Vuoi accedere alla flat tax? Verifica di non rientrare in queste cause di esclusione. I chiarimenti sulla regola del biennio per gli ex dipendenti

L’apertura della partita IVA in regime forfettario rappresenta una grande opportunità di risparmio fiscale, ma richiede una verifica preliminare chirurgica. Commettere un errore di valutazione sui requisiti d’accesso significa esporsi a controlli e perdere il diritto alla tassazione sostitutiva. Esaminiamo nel dettaglio quali sono i profili di incompatibilità e come funziona il meccanismo di controllo sulle prestazioni prevalenti.

L’elenco di controllo delle incompatibilità per il Forfettario

Prima di avviare l’attività, ogni professionista deve smarcare una lista di requisiti negativi. Non puoi accedere al regime agevolato se ti trovi in una di queste condizioni:

  • Presenza in altre società: Partecipazione in SNC, SAS, imprese familiari o associazioni professionali.
  • Controllo di Srl: Controllo diretto o indiretto di Srl la cui attività economica sia sovrapponibile o riconducibile a quella della tua nuova partita IVA.
  • Lavoro dipendente oltre la soglia: Aver superato i €35.000 di reddito da lavoro dipendente o pensione nell’anno precedente.
  • Limiti di staff: Spese per dipendenti o collaboratori superiori a €20.000 lordi l’anno.
  • Settori e mercati specifici: Applicazione di regimi IVA speciali, vendita prevalente di immobili o auto nuove, o mancata residenza in Italia (salvo la quota del 75% di reddito prodotto in Italia per i residenti UE/SEE).

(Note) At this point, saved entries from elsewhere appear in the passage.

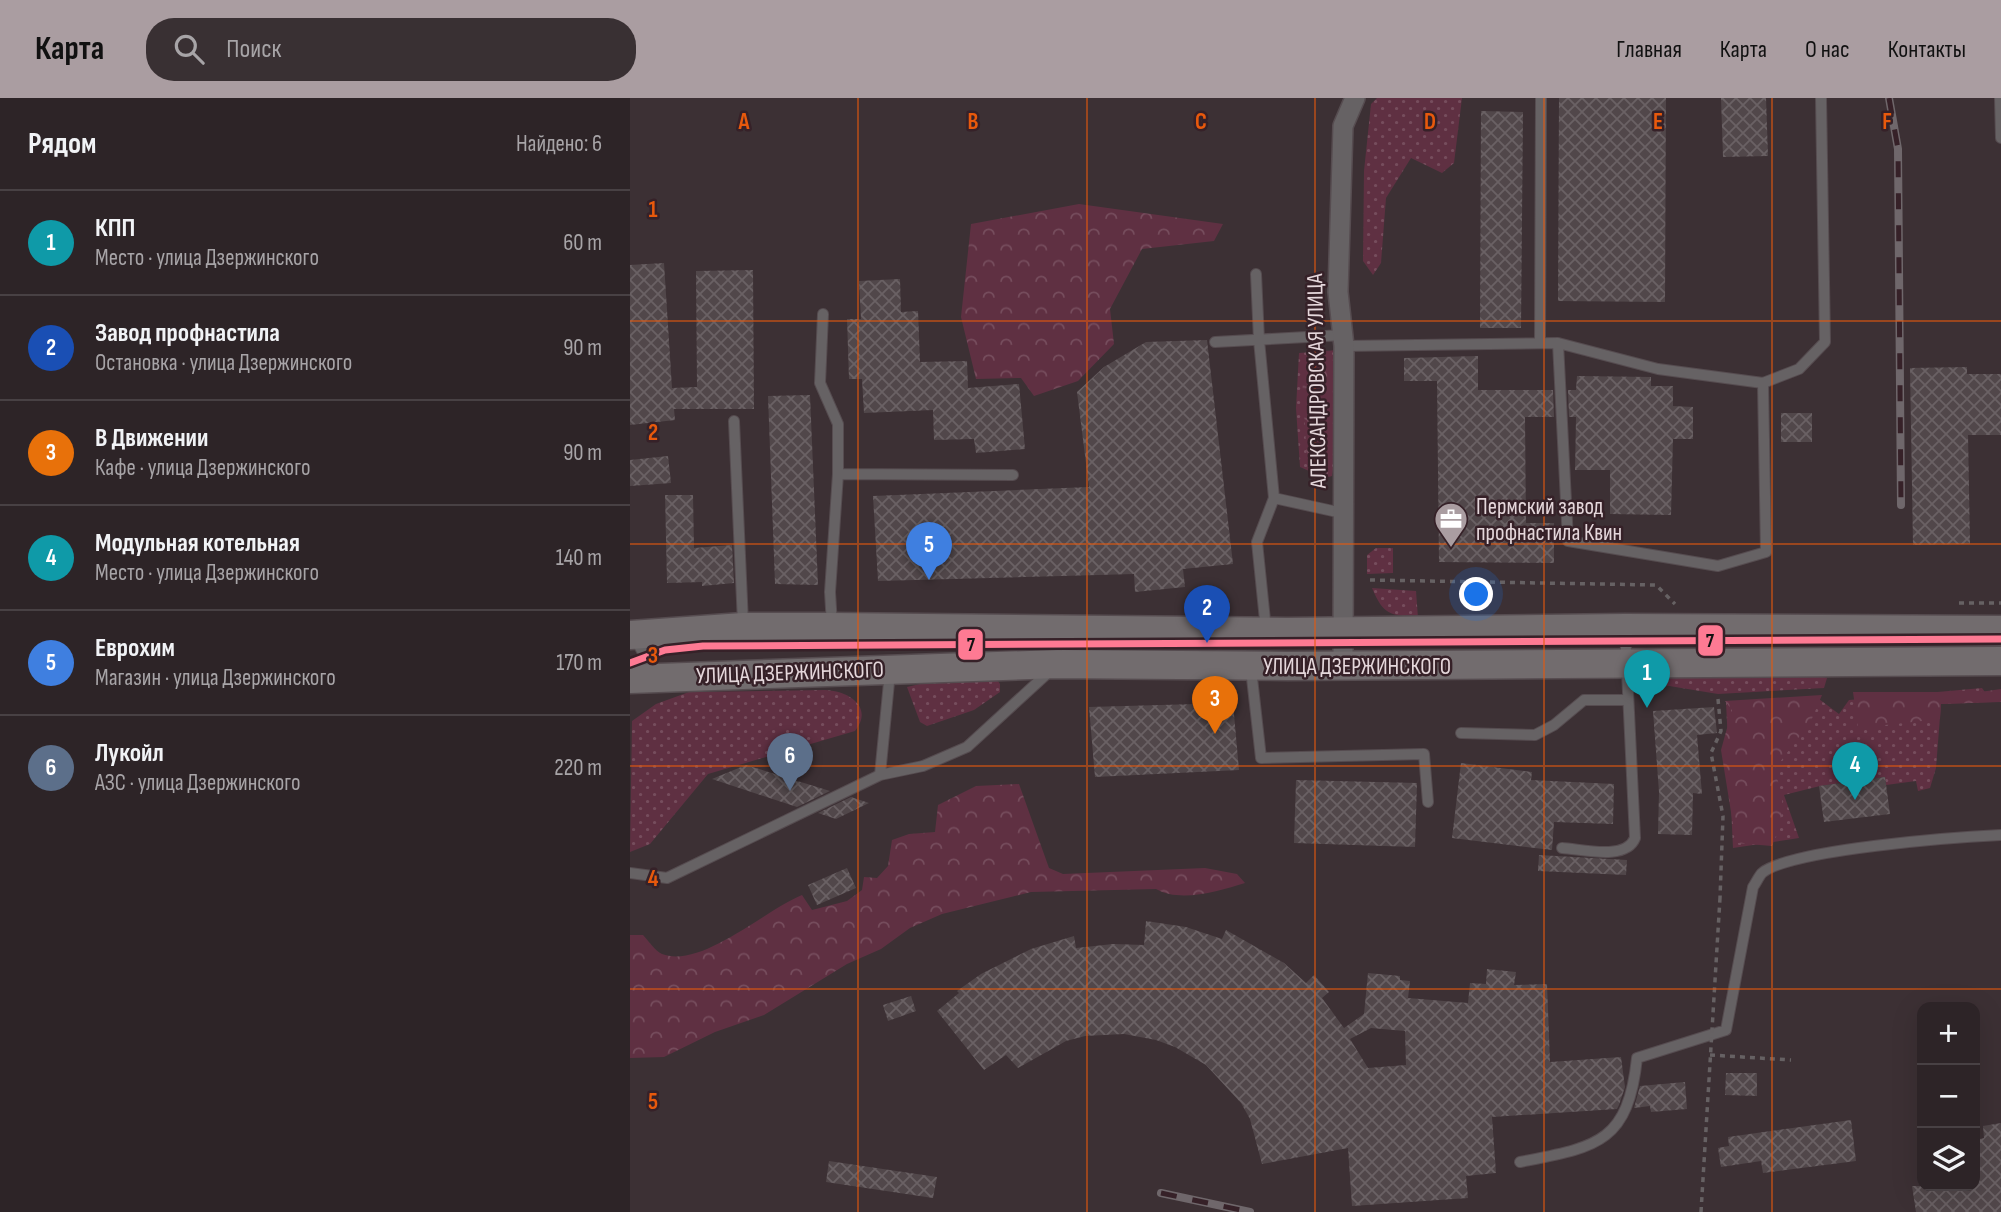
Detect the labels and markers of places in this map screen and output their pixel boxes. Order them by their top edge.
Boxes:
place label: Пермский завод профнастила Квин [1476,493,1622,547]
office icon: Пермский завод профнастила Квин [1432,500,1470,549]
pin: 5 [906,522,952,580]
pin: 2 [1184,585,1230,643]
pin: 1 [1624,650,1670,708]
pin: 3 [1192,676,1238,734]
pin: 6 [767,733,813,791]
pin: 4 [1832,742,1878,800]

Come funziona la causa ostativa sull’ex datore di lavoro

Un punto critico riguarda la transizione da lavoro dipendente a lavoro autonomo. La norma mira a impedire la trasformazione artificiale di contratti di lavoro subordinato in collaborazioni a partita IVA finalizzate al solo risparmio fiscale.

Se hai svolto attività come dipendente o co.co.co. nel biennio precedente, non potrai applicare il forfettario se il tuo fatturato deriva per oltre il 50% da contratti stipulati con il tuo vecchio datore di lavoro o con società controllate e collegate al suo gruppo economico. Se la soglia del 50% viene superata, l’esclusione opera a partire dall’anno successivo. Questa limitazione decade e non è operativa soltanto nel caso in cui il precedente rapporto di lavoro sia avvenuto con un soggetto estero.

[Nota operativa]: Prima di procedere all’apertura della partita IVA, è fondamentale analizzare la provenienza del fatturato prospettico per evitare che la prevalenza verso un singolo committente ex datore di lavoro comprometta la permanenza nel regime agevolato.